REQUIRED WORK —
Every line with "under" in it should be copied from the data.

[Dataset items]
>>>>

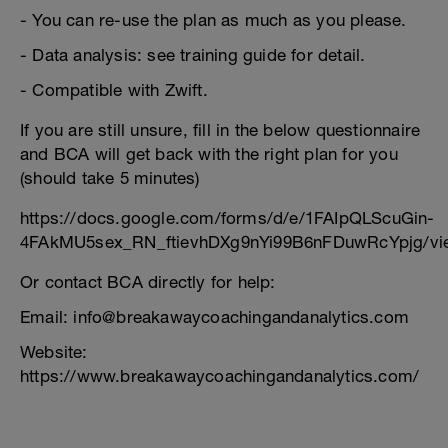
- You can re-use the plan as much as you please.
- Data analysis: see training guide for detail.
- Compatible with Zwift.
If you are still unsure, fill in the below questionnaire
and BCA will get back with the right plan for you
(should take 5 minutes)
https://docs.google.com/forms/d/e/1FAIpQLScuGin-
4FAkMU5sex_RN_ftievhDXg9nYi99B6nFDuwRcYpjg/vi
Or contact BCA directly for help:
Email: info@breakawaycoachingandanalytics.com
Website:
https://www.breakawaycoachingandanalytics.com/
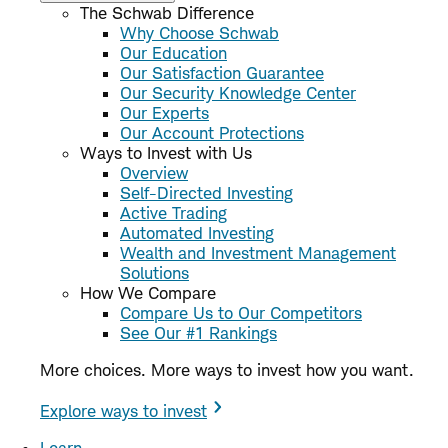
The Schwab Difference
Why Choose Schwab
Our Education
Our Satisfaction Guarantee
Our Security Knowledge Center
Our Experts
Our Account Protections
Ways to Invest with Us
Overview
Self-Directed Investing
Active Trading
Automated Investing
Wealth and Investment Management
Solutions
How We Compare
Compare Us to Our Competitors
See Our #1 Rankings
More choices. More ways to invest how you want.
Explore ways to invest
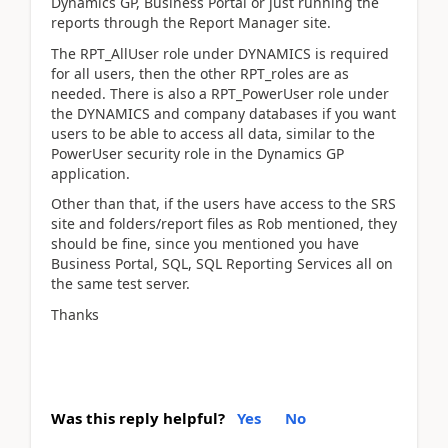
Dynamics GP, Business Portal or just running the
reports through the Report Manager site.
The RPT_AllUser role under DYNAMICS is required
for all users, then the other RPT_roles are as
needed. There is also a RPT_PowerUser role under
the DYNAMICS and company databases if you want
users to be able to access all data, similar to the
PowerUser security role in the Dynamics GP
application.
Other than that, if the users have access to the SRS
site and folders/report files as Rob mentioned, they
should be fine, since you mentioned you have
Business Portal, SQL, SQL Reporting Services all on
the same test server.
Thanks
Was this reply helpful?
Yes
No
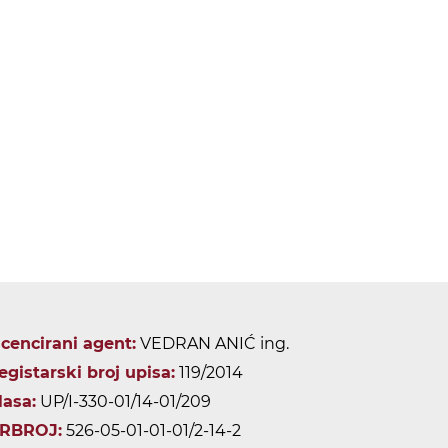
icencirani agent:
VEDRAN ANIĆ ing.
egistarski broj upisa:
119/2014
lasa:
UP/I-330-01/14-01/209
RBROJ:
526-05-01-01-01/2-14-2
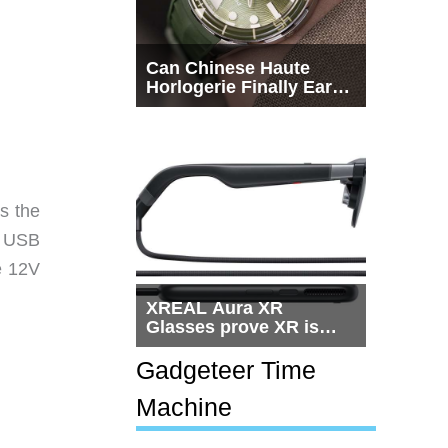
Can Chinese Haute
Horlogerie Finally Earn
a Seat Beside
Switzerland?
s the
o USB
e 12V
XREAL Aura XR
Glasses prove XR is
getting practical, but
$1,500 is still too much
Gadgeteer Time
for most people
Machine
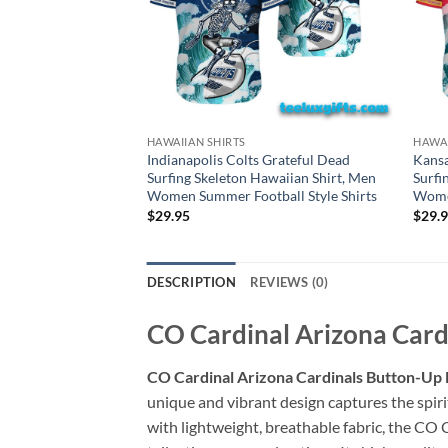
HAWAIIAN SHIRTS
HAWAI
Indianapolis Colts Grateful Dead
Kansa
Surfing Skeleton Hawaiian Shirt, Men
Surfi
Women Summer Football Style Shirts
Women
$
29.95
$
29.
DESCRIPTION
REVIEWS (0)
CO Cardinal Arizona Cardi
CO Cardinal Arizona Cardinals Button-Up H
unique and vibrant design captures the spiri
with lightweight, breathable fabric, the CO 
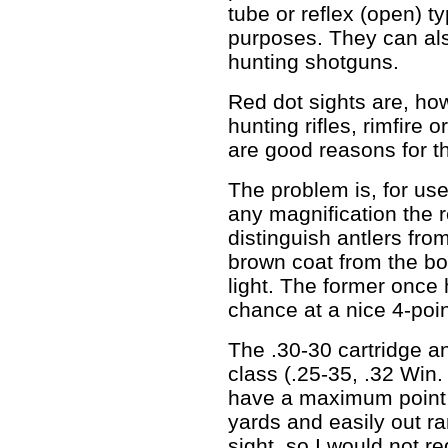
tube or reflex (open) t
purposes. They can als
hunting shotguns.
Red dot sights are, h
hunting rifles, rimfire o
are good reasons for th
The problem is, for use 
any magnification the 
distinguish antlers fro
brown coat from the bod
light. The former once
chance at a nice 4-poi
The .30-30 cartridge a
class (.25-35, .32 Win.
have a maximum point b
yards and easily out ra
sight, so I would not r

<<<<
>>>>

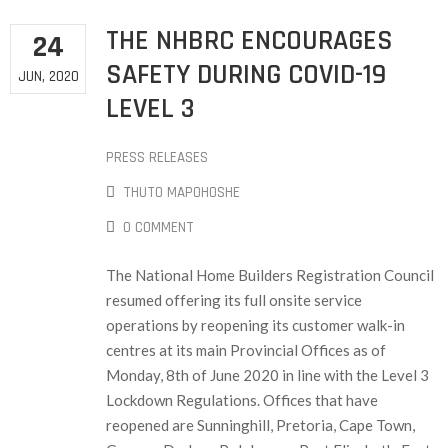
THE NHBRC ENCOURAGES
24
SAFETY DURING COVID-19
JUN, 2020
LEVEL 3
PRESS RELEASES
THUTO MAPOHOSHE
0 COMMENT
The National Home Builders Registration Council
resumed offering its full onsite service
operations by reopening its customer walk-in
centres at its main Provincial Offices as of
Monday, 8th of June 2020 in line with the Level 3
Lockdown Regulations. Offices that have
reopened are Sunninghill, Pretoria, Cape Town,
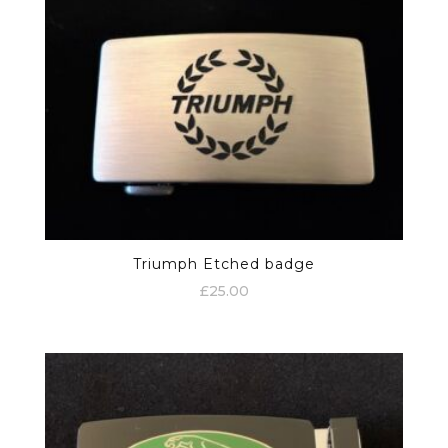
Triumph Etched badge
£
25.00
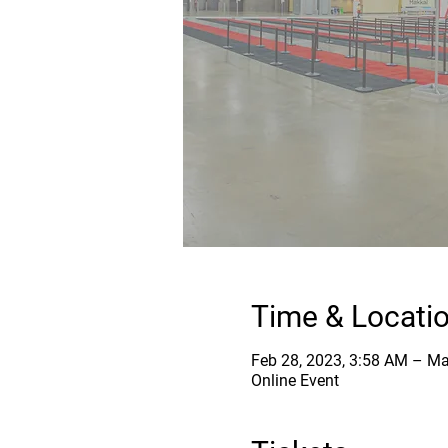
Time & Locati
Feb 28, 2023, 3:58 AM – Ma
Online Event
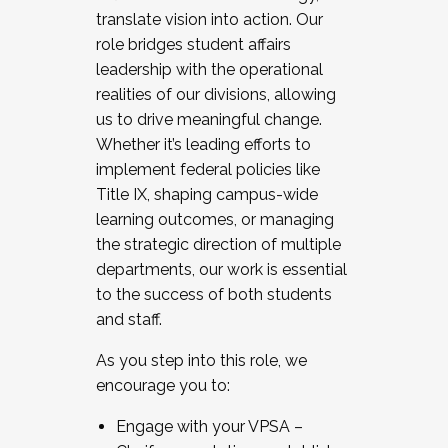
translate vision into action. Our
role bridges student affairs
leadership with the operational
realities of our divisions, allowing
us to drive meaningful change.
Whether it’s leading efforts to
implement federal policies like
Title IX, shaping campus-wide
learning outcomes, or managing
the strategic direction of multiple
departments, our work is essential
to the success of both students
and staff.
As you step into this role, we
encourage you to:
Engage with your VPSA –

<<<<

WRITTEN RESPONSE —
The RPT_AllUser role under DYNAMICS is required
needed. There is also a RPT_PowerUser role under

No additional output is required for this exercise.